◆ What you should do: Reproduce every entry below precisely. Pictures are excluded from the copy.

[Segmentation data]
******************************

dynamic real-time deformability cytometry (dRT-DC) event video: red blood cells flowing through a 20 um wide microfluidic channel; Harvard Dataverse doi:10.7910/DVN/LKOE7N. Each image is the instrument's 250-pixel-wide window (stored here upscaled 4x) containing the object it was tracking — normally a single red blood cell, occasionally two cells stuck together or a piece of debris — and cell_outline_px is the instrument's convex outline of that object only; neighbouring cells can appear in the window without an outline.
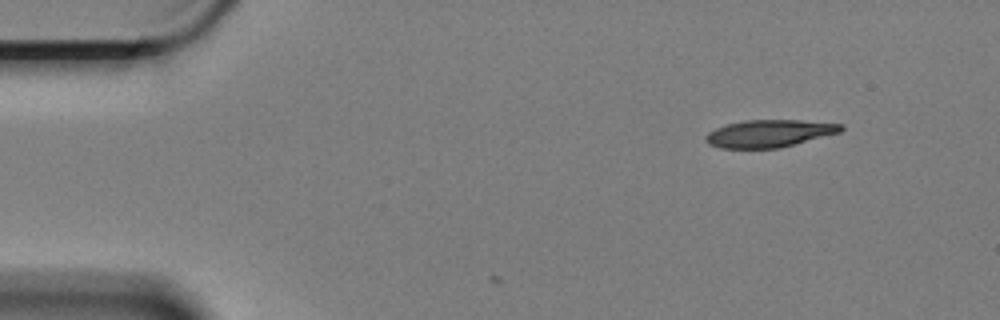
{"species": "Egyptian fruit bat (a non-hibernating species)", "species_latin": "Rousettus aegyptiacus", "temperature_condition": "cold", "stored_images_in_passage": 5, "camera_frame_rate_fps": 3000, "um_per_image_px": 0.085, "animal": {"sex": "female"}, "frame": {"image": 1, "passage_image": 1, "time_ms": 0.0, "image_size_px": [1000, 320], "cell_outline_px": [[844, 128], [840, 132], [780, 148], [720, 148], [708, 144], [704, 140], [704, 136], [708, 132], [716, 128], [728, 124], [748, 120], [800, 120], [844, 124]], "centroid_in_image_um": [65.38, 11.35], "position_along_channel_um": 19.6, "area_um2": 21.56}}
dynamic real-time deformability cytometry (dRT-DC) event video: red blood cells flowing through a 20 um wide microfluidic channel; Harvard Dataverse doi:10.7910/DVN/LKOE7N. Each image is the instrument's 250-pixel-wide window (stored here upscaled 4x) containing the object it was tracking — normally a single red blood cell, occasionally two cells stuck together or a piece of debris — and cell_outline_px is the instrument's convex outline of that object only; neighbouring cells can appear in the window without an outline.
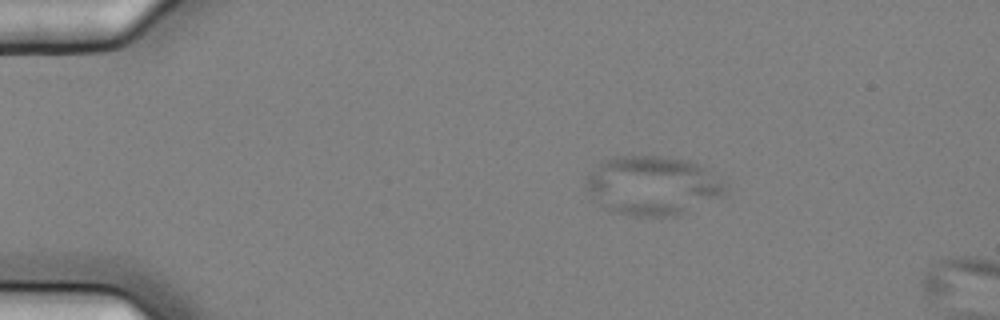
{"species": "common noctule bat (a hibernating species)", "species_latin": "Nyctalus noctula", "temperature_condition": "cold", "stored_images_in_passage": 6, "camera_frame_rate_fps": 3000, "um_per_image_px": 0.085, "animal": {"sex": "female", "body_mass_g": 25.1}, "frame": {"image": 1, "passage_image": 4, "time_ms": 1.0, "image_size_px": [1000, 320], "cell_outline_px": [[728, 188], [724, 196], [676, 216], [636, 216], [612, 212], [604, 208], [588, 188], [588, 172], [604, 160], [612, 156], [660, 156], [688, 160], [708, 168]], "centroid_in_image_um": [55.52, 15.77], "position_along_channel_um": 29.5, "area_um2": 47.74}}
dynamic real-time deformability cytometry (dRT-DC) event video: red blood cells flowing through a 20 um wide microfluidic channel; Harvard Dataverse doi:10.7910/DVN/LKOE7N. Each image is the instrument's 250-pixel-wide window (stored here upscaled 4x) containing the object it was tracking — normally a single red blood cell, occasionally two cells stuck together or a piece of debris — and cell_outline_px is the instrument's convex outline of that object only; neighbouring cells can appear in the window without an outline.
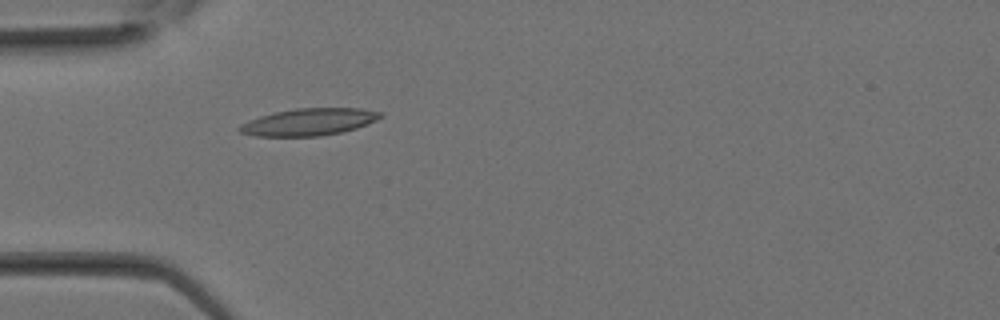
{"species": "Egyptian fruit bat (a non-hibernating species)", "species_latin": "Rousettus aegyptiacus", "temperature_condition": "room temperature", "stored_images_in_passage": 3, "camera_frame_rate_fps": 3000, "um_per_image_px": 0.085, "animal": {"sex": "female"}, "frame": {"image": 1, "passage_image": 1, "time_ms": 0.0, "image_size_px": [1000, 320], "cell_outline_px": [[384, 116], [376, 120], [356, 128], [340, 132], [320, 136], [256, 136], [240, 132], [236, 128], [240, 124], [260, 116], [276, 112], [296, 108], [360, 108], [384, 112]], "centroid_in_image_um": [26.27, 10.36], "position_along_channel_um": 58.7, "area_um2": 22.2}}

******************************

◆ Written solution:
dynamic real-time deformability cytometry (dRT-DC) event video: red blood cells flowing through a 20 um wide microfluidic channel; Harvard Dataverse doi:10.7910/DVN/LKOE7N. Each image is the instrument's 250-pixel-wide window (stored here upscaled 4x) containing the object it was tracking — normally a single red blood cell, occasionally two cells stuck together or a piece of debris — and cell_outline_px is the instrument's convex outline of that object only; neighbouring cells can appear in the window without an outline.
{"species": "Egyptian fruit bat (a non-hibernating species)", "species_latin": "Rousettus aegyptiacus", "temperature_condition": "cold", "stored_images_in_passage": 5, "camera_frame_rate_fps": 3000, "um_per_image_px": 0.085, "animal": {"sex": "female"}, "frame": {"image": 1, "passage_image": 1, "time_ms": 0.0, "image_size_px": [1000, 320], "cell_outline_px": [[844, 128], [840, 132], [780, 148], [720, 148], [708, 144], [704, 140], [704, 136], [708, 132], [716, 128], [728, 124], [748, 120], [800, 120], [844, 124]], "centroid_in_image_um": [65.38, 11.35], "position_along_channel_um": 19.6, "area_um2": 21.56}}
dynamic real-time deformability cytometry (dRT-DC) event video: red blood cells flowing through a 20 um wide microfluidic channel; Harvard Dataverse doi:10.7910/DVN/LKOE7N. Each image is the instrument's 250-pixel-wide window (stored here upscaled 4x) containing the object it was tracking — normally a single red blood cell, occasionally two cells stuck together or a piece of debris — and cell_outline_px is the instrument's convex outline of that object only; neighbouring cells can appear in the window without an outline.
{"species": "common noctule bat (a hibernating species)", "species_latin": "Nyctalus noctula", "temperature_condition": "cold", "stored_images_in_passage": 6, "camera_frame_rate_fps": 3000, "um_per_image_px": 0.085, "animal": {"sex": "female", "body_mass_g": 25.1}, "frame": {"image": 1, "passage_image": 4, "time_ms": 1.0, "image_size_px": [1000, 320], "cell_outline_px": [[728, 188], [724, 196], [676, 216], [636, 216], [612, 212], [604, 208], [588, 188], [588, 172], [604, 160], [612, 156], [660, 156], [688, 160], [708, 168]], "centroid_in_image_um": [55.52, 15.77], "position_along_channel_um": 29.5, "area_um2": 47.74}}
dynamic real-time deformability cytometry (dRT-DC) event video: red blood cells flowing through a 20 um wide microfluidic channel; Harvard Dataverse doi:10.7910/DVN/LKOE7N. Each image is the instrument's 250-pixel-wide window (stored here upscaled 4x) containing the object it was tracking — normally a single red blood cell, occasionally two cells stuck together or a piece of debris — and cell_outline_px is the instrument's convex outline of that object only; neighbouring cells can appear in the window without an outline.
{"species": "Egyptian fruit bat (a non-hibernating species)", "species_latin": "Rousettus aegyptiacus", "temperature_condition": "room temperature", "stored_images_in_passage": 3, "camera_frame_rate_fps": 3000, "um_per_image_px": 0.085, "animal": {"sex": "female"}, "frame": {"image": 1, "passage_image": 1, "time_ms": 0.0, "image_size_px": [1000, 320], "cell_outline_px": [[384, 116], [376, 120], [356, 128], [340, 132], [320, 136], [256, 136], [240, 132], [236, 128], [240, 124], [260, 116], [276, 112], [296, 108], [360, 108], [384, 112]], "centroid_in_image_um": [26.27, 10.36], "position_along_channel_um": 58.7, "area_um2": 22.2}}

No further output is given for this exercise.